Tuesday, August 9, 2016

Author Interview: J. J. Hemmestad

Today I have J. J, Hemmestad with me for an interview. She is the author of the book Truth be Told
Justine Johnston Hemmestad has earned a BLS through The University of Iowa and is currently working on a Master's Degree in literature through Northern Arizona University. Her first novella, Truth be Told, is the story of an insightful knight who helps a Lady save herself with the help of her true love, Jesus.

When did you first realize you wanted to be a writer? 

I sustained a severe brain injury in a car accident when I was 19, and writing was my physical, emotional, and spiritual therapy. Because I couldn’t do much (I was also paralyzed for months and very tired for years, having woken up from a coma), the frustration with me was intense and writing was cathartic; I was also dealing with PTSD. Journals quickly became books.

How long does it take you to write a book? 

Since writing is therapy for me, I don’t rush myself and I’ve always have several projects going at once. I wrote Truth be Told in the span of 15 years, which includes putting it down for a year or two and then picking it up again to edit or rewrite.

What is your work schedule like when you're writing?

 I have seven children, though three of them are now adults. I also have a BLS from The University of Iowa and I’m working on my Master’s Degree in English Literature through Northern Arizona University. My most productive writing times are early in the morning or late at night, or when I’m out I bring a computer or a notebook (writing is a ‘safe’ place for me to be when I’m out because I don’t recognize people due to my injury unless I’m in familiar surroundings that I can associate them with, and people often get offended by me because of it).

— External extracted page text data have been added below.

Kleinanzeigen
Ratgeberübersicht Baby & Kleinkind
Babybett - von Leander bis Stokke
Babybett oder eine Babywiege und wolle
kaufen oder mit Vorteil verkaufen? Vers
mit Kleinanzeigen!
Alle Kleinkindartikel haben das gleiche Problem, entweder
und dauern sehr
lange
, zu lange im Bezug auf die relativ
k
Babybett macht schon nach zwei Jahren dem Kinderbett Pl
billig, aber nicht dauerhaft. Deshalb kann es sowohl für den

What would you say is your interesting writing quirk? 

Since I write as therapy, each of the characters in Truth be Told represents certain aspects of my own recovery from brain injury. Where do you get your information or ideas for your books? Historical sources, spiritual sources like the Bible (though not necessarily in the canon), Rumi, and Kabbalah; ancient philosophies. Nothing is more interesting than Truth.

When did you write your first book and how old were you?

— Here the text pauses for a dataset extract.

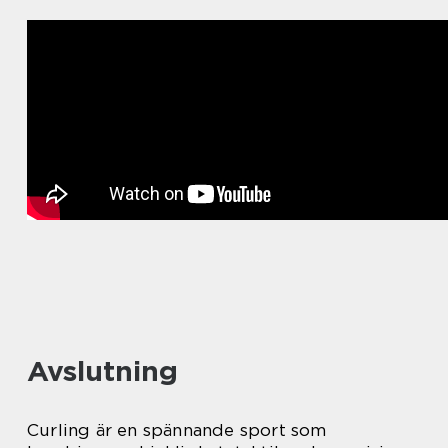
Avslutning
Curling är en spännande sport som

 I was in my car accident when I was 19 and began writing seriously when I was 20 (right after my husband and I had our first baby).

What do you like to do when you're not writing?

 I’m either with my kids, half of which are grown now, or I’m studying and learning.

What was one of the most surprising things you learned in creating your books? 

Different aspects of history and different philosophies, and the inclusiveness of the world as a whole.

Who are some of your favorite authors that you feel were influential in your work? What impact have they had on your writing? 

Biblical writing, Rumi, as well as Emily Bronte are all very influential in my work.

What do you think makes a good story? 

Conflict (like war and/or core beliefs), struggle and overcoming negative circumstances, and love.

Thank you so much for spending some time with us, answering questions. It was great getting to know you a little more. Read more about her book below.   

Learn More about the Book Truth Be Told: 

Truth be Told is the story of an 11th Century knight who helps a Lady realize who she truly is, how capable she is, and how much she's needed. My intention was to write this story in the same vein as C.S. Lewis, heavily laden with symbolism that represents my recovery from a brain injury sustained in my 1990 car accident (The lead characters symbolize different aspects of myself and the stages of my recovery). As Virginia Woolf said, "The normal and comfortable state of being is that when the two [sides of the brain] live in harmony together, spiritually co-operating. If one is a man, still the woman part of his brain must have effect... Coleridge perhaps meant this when he said that a great mind is androgynous." The format of writing about recovery in more than one person also came to the author from Aristophanes' speech in Plato's Symposium, as well as a theory that Emily Bronte (Wuthering Heights) may have not only modeled Catherine on herself, but Heathcliff as well.